Posted by Josh Paunil on June 7th, 2011

Who’s Got Next? is a bi-weekly column by Josh Paunil, the RTC recruiting guru. We encourage you to check out his website dedicated solely to college basketball recruiting, National Recruiting Spotlight, for more detailed recruiting information. Twice a week he will bring you an overview of what’s going on in the complex world of recruiting, from who is signing where among the seniors to who the hot prospects are in the lower levels of the sport. If you have any suggestions as to areas we’re missing, please let us know at rushthecourt@yahoo.com.


The stars were out to shine this weekend as the best players in the country went at it during the Pangos All-American Camp. The top two prep players in the country, centers Andre Drummond (#1) and Isaiah Austin (#2 — Baylor) put on a show Friday and two of the best power forwards in the country, Mitch McGary and Robert Carter (#34), battled it out at the Under Armour Best of the Best Camp. However, amidst all the big men competing against each other, one wing player stole the show at Pangos and showed why he could be considered the best player in the Class of 2012. There is also a lot of new news today regarding new lists, new timetables and when top prospects will take visits so make sure you don’t miss the latest Who’s Got Next? column.

What They’re Saying

Five-time NBA All-Star Joe Johnson has many great things to say about Archie Goodwin (#19).

  • Atlanta Hawks guard Joe Johnson on junior Archie Goodwin (#19): “Archie’s gonna be a special player. I think he’s far ahead of where I was going into the 12th grade, so I was really surprised. He makes great plays that can’t be taught. The sky’s gonna be the limit.”
  • Sonny Parker on where his son, sophomore Jabari Parker (Watch List), wants to play college: “I asked him if he had a top five, and he said, ‘Dad, wherever I’m going to get an opportunity to play.’ Let’s put it this way, he’s an elite player, and he’s going to go to an elite school. Whatever school he goes to, I know he wants to win a national championship.”
  • Junior Justin Anderson (#45) who he’s recruiting: “I’m really working on [class of 2012 point guard] L.J. Rose (#20)… we’re trying to get him at my high school (Montrose Christian) and at UVA. Right now, we’re really pushing for him.”
  • Junior Shabazz Muhammad (#3) on who he’s been talking to lately: “I talked to [Arizona head] coach [Sean] Miller two days ago, I talked to [Duke head] coach [Mike] Krzyzewski two days ago, I’ve been e-mailing [Kentucky head] coach [John] Calipari, I talked to [UCLA head] coach [Ben] Howland, I talked to Memphis.” On his visit to Arizona: “I enjoyed myself a lot, it was a great experience for me.

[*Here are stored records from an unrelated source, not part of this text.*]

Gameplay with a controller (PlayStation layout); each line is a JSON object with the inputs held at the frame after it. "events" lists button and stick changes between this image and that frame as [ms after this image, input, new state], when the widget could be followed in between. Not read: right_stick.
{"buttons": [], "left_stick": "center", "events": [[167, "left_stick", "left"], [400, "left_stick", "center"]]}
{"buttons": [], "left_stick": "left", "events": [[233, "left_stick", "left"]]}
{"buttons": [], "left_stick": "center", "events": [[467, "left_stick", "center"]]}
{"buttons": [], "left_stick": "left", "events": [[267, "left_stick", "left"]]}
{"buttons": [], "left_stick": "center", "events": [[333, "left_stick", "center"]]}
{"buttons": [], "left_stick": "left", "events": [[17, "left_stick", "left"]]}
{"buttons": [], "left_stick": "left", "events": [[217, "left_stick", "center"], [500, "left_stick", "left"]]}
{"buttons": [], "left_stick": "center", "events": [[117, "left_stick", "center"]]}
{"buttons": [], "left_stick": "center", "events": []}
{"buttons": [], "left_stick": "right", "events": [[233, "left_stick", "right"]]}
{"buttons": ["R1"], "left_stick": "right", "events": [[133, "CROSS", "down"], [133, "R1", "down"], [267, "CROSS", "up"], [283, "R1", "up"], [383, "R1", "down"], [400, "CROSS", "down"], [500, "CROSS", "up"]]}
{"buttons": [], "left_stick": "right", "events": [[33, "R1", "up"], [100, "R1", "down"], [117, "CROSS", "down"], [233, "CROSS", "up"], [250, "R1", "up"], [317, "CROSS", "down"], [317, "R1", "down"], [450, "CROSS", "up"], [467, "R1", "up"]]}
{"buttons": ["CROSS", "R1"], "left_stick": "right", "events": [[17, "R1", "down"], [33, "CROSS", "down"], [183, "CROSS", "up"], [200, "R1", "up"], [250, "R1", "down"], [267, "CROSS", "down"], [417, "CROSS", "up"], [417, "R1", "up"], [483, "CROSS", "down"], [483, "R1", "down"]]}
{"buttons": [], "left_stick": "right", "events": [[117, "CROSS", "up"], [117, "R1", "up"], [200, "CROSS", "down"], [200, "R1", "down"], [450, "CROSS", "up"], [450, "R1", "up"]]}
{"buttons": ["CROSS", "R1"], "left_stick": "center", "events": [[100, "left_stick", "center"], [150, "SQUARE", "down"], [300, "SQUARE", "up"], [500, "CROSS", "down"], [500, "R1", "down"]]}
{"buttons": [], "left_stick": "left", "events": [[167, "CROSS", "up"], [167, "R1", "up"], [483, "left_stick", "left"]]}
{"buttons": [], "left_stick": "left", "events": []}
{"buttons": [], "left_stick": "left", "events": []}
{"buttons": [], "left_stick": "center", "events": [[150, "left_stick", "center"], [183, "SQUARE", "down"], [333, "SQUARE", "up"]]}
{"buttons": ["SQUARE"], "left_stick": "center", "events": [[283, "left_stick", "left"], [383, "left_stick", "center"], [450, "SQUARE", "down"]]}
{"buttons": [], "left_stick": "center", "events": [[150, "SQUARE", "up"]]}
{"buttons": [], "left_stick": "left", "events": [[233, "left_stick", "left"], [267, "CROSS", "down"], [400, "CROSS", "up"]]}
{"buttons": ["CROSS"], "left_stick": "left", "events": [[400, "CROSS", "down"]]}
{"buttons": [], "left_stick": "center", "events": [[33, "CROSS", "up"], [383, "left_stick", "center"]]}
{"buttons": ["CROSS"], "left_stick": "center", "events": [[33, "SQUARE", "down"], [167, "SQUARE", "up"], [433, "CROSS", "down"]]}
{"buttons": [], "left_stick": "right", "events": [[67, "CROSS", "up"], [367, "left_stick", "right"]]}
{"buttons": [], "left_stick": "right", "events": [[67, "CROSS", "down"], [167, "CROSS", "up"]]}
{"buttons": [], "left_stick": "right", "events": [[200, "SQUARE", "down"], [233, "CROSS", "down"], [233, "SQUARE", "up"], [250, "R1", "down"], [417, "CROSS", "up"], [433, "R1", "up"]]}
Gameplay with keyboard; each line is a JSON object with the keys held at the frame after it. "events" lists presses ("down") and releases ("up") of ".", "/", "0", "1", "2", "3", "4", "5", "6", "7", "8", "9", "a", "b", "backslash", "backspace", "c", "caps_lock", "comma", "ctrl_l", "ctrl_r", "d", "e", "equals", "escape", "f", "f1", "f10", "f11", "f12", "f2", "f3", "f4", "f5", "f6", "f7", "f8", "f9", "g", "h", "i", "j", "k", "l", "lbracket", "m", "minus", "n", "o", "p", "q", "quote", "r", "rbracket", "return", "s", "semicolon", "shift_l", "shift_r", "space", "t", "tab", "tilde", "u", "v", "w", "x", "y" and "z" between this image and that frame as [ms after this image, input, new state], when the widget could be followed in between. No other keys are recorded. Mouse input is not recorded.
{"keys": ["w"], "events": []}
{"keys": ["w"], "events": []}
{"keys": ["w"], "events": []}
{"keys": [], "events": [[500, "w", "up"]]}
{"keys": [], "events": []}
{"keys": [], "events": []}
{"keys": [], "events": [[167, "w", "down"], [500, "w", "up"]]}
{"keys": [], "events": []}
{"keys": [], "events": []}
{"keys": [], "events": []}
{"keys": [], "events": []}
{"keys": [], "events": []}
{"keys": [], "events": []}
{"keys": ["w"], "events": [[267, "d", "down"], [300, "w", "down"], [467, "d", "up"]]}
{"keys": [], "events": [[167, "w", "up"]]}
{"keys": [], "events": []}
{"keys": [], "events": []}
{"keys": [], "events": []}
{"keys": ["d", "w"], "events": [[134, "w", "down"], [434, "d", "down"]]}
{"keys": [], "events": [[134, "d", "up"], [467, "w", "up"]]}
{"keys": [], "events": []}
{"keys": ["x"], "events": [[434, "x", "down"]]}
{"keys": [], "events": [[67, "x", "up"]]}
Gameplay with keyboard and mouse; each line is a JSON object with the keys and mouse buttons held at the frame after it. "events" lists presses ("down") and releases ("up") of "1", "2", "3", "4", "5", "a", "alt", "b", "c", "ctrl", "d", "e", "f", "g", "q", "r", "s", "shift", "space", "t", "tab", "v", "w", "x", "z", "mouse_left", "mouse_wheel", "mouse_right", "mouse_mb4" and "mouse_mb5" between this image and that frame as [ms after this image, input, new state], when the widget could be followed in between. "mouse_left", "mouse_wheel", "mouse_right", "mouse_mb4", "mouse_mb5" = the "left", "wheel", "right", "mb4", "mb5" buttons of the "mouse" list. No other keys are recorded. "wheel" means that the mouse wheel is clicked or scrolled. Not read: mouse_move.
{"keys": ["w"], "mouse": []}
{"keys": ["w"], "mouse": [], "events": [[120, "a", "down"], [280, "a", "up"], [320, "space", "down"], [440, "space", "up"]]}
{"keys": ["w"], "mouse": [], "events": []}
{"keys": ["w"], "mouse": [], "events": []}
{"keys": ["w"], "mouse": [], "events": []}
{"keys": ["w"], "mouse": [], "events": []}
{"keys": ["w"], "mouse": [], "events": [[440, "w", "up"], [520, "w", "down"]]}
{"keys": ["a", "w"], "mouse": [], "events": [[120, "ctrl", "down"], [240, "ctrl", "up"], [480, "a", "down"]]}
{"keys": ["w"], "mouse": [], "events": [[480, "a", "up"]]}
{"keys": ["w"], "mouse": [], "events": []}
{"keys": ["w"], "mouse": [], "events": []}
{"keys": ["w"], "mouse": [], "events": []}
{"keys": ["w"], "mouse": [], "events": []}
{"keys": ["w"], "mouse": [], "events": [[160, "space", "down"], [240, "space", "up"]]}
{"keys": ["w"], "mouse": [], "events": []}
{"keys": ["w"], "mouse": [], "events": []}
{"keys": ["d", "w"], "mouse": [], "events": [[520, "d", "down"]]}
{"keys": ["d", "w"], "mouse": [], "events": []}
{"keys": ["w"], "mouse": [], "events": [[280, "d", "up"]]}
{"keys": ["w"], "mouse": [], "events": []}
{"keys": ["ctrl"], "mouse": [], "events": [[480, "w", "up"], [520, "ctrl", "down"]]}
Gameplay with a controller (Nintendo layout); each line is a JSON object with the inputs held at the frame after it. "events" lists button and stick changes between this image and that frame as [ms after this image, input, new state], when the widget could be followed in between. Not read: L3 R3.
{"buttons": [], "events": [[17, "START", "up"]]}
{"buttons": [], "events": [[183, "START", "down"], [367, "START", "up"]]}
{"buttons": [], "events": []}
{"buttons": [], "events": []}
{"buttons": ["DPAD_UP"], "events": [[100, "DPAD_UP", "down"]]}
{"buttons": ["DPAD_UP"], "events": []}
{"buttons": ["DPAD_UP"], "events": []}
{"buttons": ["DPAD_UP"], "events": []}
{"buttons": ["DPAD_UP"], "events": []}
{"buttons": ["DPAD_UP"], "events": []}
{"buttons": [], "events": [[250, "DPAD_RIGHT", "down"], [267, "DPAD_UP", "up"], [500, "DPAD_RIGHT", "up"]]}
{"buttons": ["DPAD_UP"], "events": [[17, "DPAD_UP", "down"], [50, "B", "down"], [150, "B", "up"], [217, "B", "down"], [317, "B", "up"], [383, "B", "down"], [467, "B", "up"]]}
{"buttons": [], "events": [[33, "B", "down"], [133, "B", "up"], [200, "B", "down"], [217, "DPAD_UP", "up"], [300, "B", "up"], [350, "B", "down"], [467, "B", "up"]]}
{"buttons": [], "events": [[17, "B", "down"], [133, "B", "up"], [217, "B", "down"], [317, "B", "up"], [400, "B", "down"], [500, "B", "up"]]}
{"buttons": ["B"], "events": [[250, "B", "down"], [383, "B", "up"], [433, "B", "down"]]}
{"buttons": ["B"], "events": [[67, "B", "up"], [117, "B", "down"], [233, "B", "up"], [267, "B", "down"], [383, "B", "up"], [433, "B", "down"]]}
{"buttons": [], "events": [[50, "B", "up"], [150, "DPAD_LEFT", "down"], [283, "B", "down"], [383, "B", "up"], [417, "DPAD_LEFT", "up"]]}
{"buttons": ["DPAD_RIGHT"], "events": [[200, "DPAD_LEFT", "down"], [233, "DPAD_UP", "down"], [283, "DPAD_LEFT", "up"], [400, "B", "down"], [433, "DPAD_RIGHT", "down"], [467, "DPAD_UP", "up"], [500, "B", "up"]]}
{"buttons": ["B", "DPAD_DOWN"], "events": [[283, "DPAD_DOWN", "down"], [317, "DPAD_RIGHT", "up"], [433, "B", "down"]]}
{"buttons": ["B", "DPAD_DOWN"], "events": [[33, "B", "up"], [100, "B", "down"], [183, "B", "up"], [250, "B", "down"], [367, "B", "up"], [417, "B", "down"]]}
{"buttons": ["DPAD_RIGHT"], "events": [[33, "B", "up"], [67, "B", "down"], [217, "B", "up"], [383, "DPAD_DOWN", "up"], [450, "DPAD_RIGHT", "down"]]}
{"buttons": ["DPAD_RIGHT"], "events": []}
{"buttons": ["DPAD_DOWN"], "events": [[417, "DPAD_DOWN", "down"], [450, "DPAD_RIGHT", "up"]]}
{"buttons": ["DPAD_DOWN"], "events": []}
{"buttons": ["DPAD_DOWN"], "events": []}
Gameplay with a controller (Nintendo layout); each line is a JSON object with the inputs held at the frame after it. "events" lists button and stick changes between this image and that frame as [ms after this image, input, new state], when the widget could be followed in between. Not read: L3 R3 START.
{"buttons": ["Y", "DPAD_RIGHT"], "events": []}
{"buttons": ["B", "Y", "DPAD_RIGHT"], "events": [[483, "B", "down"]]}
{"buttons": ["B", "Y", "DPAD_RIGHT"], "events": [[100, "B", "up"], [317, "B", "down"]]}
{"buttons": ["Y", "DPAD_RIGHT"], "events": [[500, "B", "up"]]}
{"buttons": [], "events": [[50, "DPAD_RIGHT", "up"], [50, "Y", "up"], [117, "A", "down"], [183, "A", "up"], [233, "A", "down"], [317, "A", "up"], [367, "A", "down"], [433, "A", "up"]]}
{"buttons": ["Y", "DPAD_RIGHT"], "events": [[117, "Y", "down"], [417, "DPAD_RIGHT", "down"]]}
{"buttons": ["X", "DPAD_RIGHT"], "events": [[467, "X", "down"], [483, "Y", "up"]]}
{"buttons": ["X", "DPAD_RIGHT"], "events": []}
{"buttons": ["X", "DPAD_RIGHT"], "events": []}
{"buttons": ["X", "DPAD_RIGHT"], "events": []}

All in all it was a great time and I had a great experience their.”
  • Junior Anthony Bennett on the schools that are recruiting him the hardest: “Arizona, Oregon, Washington, Connecticut, West Virginia, Florida.” On when he will make a decision: “Probably late next year.”
  • Sophomore star Nerlens Noel (Watch List) on a timetable for hist list: “I think I’m going to put out a list by the fall, maybe after this summer.”

What the Ellis Family is Saying

Do you see the resemblance between Grant Hill and Perry Ellis (#10)? Coach K does.

Fonda Ellis, the mother of Class of 2012 power forward Perry Ellis (#10) said many interesting things a couple of days ago when she talked to National Recruiting Spotlight about her son’s interest in Duke (to see more analysis of this make sure you check out the “What You Missed” section). Perry also said a couple of noteworthy things so we compiled the best quotes that the two recently said.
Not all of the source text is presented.